◆ **STATED GOAL**
In this exercise, print only the lines from the line with "dynamic real-time deformability" to the last line of the data below, inclusive. Any pictures should be left out.

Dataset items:
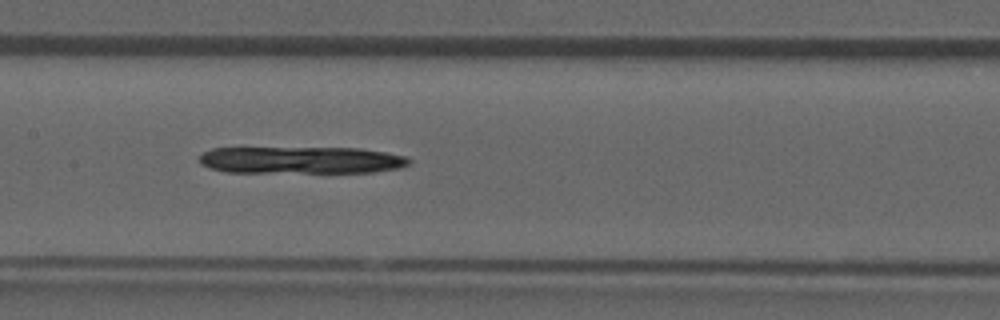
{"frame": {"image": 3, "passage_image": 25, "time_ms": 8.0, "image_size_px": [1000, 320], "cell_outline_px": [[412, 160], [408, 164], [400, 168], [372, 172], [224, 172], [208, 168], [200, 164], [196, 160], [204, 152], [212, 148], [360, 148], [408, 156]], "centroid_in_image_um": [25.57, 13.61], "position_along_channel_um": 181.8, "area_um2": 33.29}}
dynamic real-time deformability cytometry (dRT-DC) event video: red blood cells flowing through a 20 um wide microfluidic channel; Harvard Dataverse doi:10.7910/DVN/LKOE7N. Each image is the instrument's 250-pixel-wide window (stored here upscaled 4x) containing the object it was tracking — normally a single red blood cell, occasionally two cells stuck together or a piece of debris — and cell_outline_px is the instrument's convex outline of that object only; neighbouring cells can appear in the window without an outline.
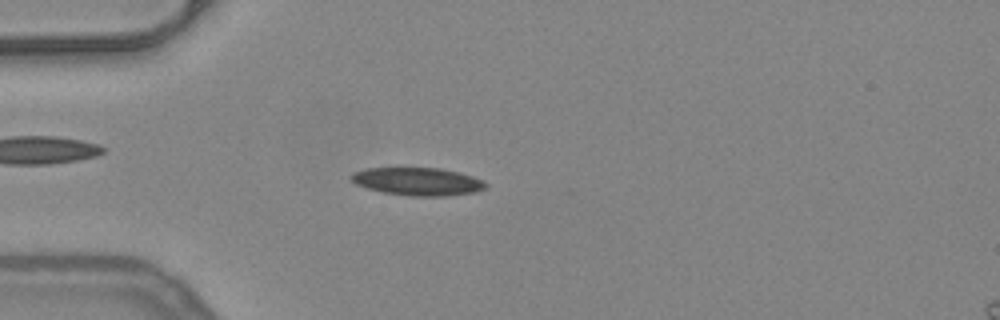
{"species": "common noctule bat (a hibernating species)", "species_latin": "Nyctalus noctula", "temperature_condition": "warm", "stored_images_in_passage": 47, "camera_frame_rate_fps": 3000, "um_per_image_px": 0.085, "animal": {"sex": "female", "body_mass_g": 24.6, "forearm_length_mm": 56.2}, "frame": {"image": 1, "passage_image": 15, "time_ms": 4.667, "image_size_px": [1000, 320], "cell_outline_px": [[488, 188], [476, 192], [448, 196], [412, 196], [384, 192], [368, 188], [356, 184], [348, 176], [352, 172], [368, 168], [440, 168], [472, 176], [484, 180], [488, 184]], "centroid_in_image_um": [35.54, 15.43], "position_along_channel_um": 49.5, "area_um2": 21.91}}
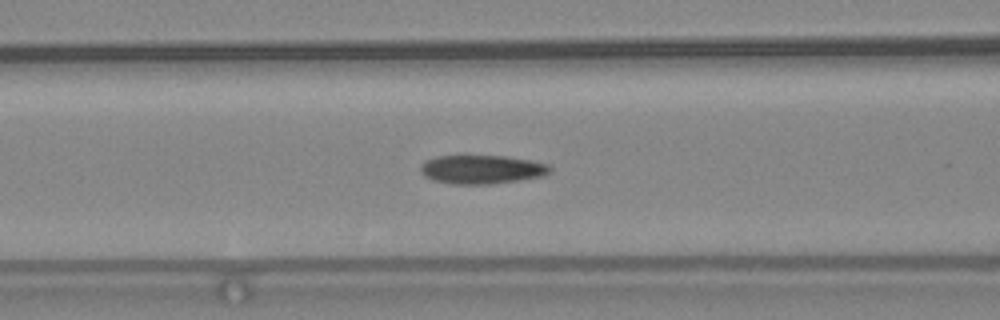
{"frame": {"image": 2, "passage_image": 23, "time_ms": 7.333, "image_size_px": [1000, 320], "cell_outline_px": [[552, 172], [544, 176], [488, 184], [452, 184], [432, 180], [424, 176], [420, 172], [420, 164], [424, 160], [436, 156], [508, 156], [532, 160], [548, 164], [552, 168]], "centroid_in_image_um": [40.94, 14.39], "position_along_channel_um": 125.7, "area_um2": 21.91}}
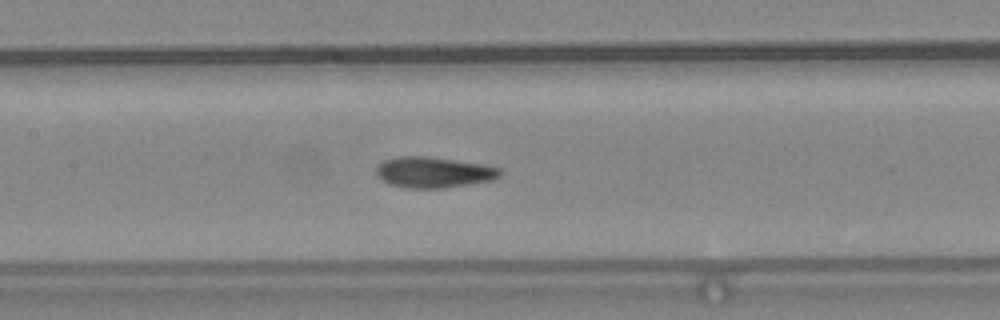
{"frame": {"image": 3, "passage_image": 27, "time_ms": 8.667, "image_size_px": [1000, 320], "cell_outline_px": [[504, 172], [496, 180], [444, 188], [408, 188], [388, 184], [380, 180], [376, 176], [376, 168], [384, 160], [400, 156], [424, 156], [484, 164], [500, 168]], "centroid_in_image_um": [36.88, 14.66], "position_along_channel_um": 170.5, "area_um2": 22.48}}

◆ **WRITTEN REPLY**
dynamic real-time deformability cytometry (dRT-DC) event video: red blood cells flowing through a 20 um wide microfluidic channel; Harvard Dataverse doi:10.7910/DVN/LKOE7N. Each image is the instrument's 250-pixel-wide window (stored here upscaled 4x) containing the object it was tracking — normally a single red blood cell, occasionally two cells stuck together or a piece of debris — and cell_outline_px is the instrument's convex outline of that object only; neighbouring cells can appear in the window without an outline.
{"species": "common noctule bat (a hibernating species)", "species_latin": "Nyctalus noctula", "temperature_condition": "warm", "stored_images_in_passage": 47, "camera_frame_rate_fps": 3000, "um_per_image_px": 0.085, "animal": {"sex": "female", "body_mass_g": 24.6, "forearm_length_mm": 56.2}, "frame": {"image": 1, "passage_image": 15, "time_ms": 4.667, "image_size_px": [1000, 320], "cell_outline_px": [[488, 188], [476, 192], [448, 196], [412, 196], [384, 192], [368, 188], [356, 184], [348, 176], [352, 172], [368, 168], [440, 168], [472, 176], [484, 180], [488, 184]], "centroid_in_image_um": [35.54, 15.43], "position_along_channel_um": 49.5, "area_um2": 21.91}}
{"frame": {"image": 2, "passage_image": 23, "time_ms": 7.333, "image_size_px": [1000, 320], "cell_outline_px": [[552, 172], [544, 176], [488, 184], [452, 184], [432, 180], [424, 176], [420, 172], [420, 164], [424, 160], [436, 156], [508, 156], [532, 160], [548, 164], [552, 168]], "centroid_in_image_um": [40.94, 14.39], "position_along_channel_um": 125.7, "area_um2": 21.91}}
{"frame": {"image": 3, "passage_image": 27, "time_ms": 8.667, "image_size_px": [1000, 320], "cell_outline_px": [[504, 172], [496, 180], [444, 188], [408, 188], [388, 184], [380, 180], [376, 176], [376, 168], [384, 160], [400, 156], [424, 156], [484, 164], [500, 168]], "centroid_in_image_um": [36.88, 14.66], "position_along_channel_um": 170.5, "area_um2": 22.48}}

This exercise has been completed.